Quote the listing word for word, from its first line through the line containing "Terobosan Teknologi di Balik Smart String", with both of those lines included.

Input data:
===
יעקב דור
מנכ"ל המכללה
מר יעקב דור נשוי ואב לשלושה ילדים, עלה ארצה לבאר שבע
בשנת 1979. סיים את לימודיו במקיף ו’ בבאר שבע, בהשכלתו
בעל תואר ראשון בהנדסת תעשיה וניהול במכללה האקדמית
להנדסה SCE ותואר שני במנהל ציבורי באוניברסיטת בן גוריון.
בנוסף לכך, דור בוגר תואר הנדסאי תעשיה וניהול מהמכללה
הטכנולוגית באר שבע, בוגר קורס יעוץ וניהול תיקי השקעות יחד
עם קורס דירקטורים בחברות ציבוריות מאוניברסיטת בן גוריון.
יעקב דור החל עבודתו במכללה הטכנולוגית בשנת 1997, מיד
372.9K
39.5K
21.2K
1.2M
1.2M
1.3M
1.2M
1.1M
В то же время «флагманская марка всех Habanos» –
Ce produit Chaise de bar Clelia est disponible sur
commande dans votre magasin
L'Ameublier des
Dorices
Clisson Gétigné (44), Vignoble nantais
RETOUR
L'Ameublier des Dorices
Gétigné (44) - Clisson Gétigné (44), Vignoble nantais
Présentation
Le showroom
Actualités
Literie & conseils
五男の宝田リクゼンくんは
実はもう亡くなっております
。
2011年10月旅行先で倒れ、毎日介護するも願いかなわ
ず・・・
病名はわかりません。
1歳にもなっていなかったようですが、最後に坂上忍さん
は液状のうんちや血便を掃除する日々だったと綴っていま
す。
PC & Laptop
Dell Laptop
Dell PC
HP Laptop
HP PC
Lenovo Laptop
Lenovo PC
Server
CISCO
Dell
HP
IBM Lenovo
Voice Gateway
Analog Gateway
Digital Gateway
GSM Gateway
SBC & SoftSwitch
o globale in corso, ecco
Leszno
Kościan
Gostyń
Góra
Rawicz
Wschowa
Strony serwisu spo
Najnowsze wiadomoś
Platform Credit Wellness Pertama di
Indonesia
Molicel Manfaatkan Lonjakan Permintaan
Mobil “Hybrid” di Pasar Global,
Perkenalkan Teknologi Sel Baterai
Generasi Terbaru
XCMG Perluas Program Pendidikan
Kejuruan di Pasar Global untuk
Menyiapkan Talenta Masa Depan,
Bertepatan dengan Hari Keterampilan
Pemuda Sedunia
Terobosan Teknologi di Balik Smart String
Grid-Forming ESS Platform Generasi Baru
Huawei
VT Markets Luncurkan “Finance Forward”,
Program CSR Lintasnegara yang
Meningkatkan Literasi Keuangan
===
Problem solution:
יעקב דור
מנכ"ל המכללה
מר יעקב דור נשוי ואב לשלושה ילדים, עלה ארצה לבאר שבע
בשנת 1979. סיים את לימודיו במקיף ו’ בבאר שבע, בהשכלתו
בעל תואר ראשון בהנדסת תעשיה וניהול במכללה האקדמית
להנדסה SCE ותואר שני במנהל ציבורי באוניברסיטת בן גוריון.
בנוסף לכך, דור בוגר תואר הנדסאי תעשיה וניהול מהמכללה
הטכנולוגית באר שבע, בוגר קורס יעוץ וניהול תיקי השקעות יחד
עם קורס דירקטורים בחברות ציבוריות מאוניברסיטת בן גוריון.
יעקב דור החל עבודתו במכללה הטכנולוגית בשנת 1997, מיד
372.9K
39.5K
21.2K
1.2M
1.2M
1.3M
1.2M
1.1M
В то же время «флагманская марка всех Habanos» –
Ce produit Chaise de bar Clelia est disponible sur
commande dans votre magasin
L'Ameublier des
Dorices
Clisson Gétigné (44), Vignoble nantais
RETOUR
L'Ameublier des Dorices
Gétigné (44) - Clisson Gétigné (44), Vignoble nantais
Présentation
Le showroom
Actualités
Literie & conseils
五男の宝田リクゼンくんは
実はもう亡くなっております
。
2011年10月旅行先で倒れ、毎日介護するも願いかなわ
ず・・・
病名はわかりません。
1歳にもなっていなかったようですが、最後に坂上忍さん
は液状のうんちや血便を掃除する日々だったと綴っていま
す。
PC & Laptop
Dell Laptop
Dell PC
HP Laptop
HP PC
Lenovo Laptop
Lenovo PC
Server
CISCO
Dell
HP
IBM Lenovo
Voice Gateway
Analog Gateway
Digital Gateway
GSM Gateway
SBC & SoftSwitch
o globale in corso, ecco
Leszno
Kościan
Gostyń
Góra
Rawicz
Wschowa
Strony serwisu spo
Najnowsze wiadomoś
Platform Credit Wellness Pertama di
Indonesia
Molicel Manfaatkan Lonjakan Permintaan
Mobil “Hybrid” di Pasar Global,
Perkenalkan Teknologi Sel Baterai
Generasi Terbaru
XCMG Perluas Program Pendidikan
Kejuruan di Pasar Global untuk
Menyiapkan Talenta Masa Depan,
Bertepatan dengan Hari Keterampilan
Pemuda Sedunia
Terobosan Teknologi di Balik Smart String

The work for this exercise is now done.